If the DoS traffic is a type we must support, and we can not easily discriminate it from normal traffic, our next best defense is rate limiting. With rate limiting, we instruct the filtering router to only allow so much bandwidth to a particular category of traffic (for example, ICMP). Any traffic above this limit is discarded. This prevents the traffic category from consuming all the available bandwidth. Although you will likely be throwing out some good traffic with the bad, at least your network will be back up.
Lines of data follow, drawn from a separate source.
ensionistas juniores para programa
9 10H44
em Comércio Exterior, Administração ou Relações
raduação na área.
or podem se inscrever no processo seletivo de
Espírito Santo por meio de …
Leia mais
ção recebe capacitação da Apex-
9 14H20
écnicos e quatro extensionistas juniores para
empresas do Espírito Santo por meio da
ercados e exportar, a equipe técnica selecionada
SYN flooding uses the session handshake required to set up a TCP connection against us. As we discussed in Chapter 2, three packets are required to set up a TCP connection. These are the SYN, SYN-ACK, and ACK packets. When a server receives a SYN packet from a client, it needs to have a way of remembering that it has been asked to establish a connection to the client while waiting for the client to respond to its SYN-ACK packet. The server does this by recording the SYN request in its half-open connections buffer. Normally requests are cleared from the half-open connections buffer when the server receives the ACK packet from the client, thus finishing the three-way handshake. If no ACK is received, the server will eventually time out the connection and remove the entry. As a last option, a TCP reset packet is sent to the server to clear the entry.
The half-open connections buffer has a limited size and, when it fills up, the server is no longer able to accept new connections. The SYN flood attack abuses this feature by sending SYN packets to the server with no intention of finishing the handshake. As long as the attacker can send SYN packets faster than the server times out the half-open connections, the buffer will quickly fill up and the server will be unable to respond to new requests.
Two methods are commonly used to protect against SYN flood attacks: TCP half-open connection monitoring and TCP establishment proxying. With TCP half-open connection monitoring, your firewall (or router) watches the amount and/or age of half-open connections received by internal servers. When a preconfigured threshold is exceeded, the firewall begins sending TCP resets to the server to clear the half-open connections from the buffer. This frees up new slots in the buffer, allowing the server to continue receiving requests. Even though some of the half-open connections that will be cleared are going to be for valid connections, this is better than being completely offline.
A more sophisticated answer, though, is available in TCP establishment proxying. With this solution, the firewall responds to all SYN packets for internal servers by sending out a SYN-ACK packet on behalf of the server. If an ACK packet is eventually received from the client, indicating a normal three-way handshake, the firewall creates a connection to the server on behalf of the client and then binds the two connections together. If no ACK packet is received, the firewall will eventually drop the SYN packet, thus preventing the server from ever seeing the connection. As long as the firewall has sufficient memory to hold all the half-open connections, this is a very effective strategy for protecting against SYN floods.
Firewalls are not the only devices used to prevent DoS attacks, though. As we discussed in Chapter 11, "Intrusion Prevention Systems," IPS is becoming more popular and more powerful. Vendors such as Juniper, Radware, TippingPoint, and Top Layer Networks offer system that are very effective at blocking SYN floods and other types of DoS attacks.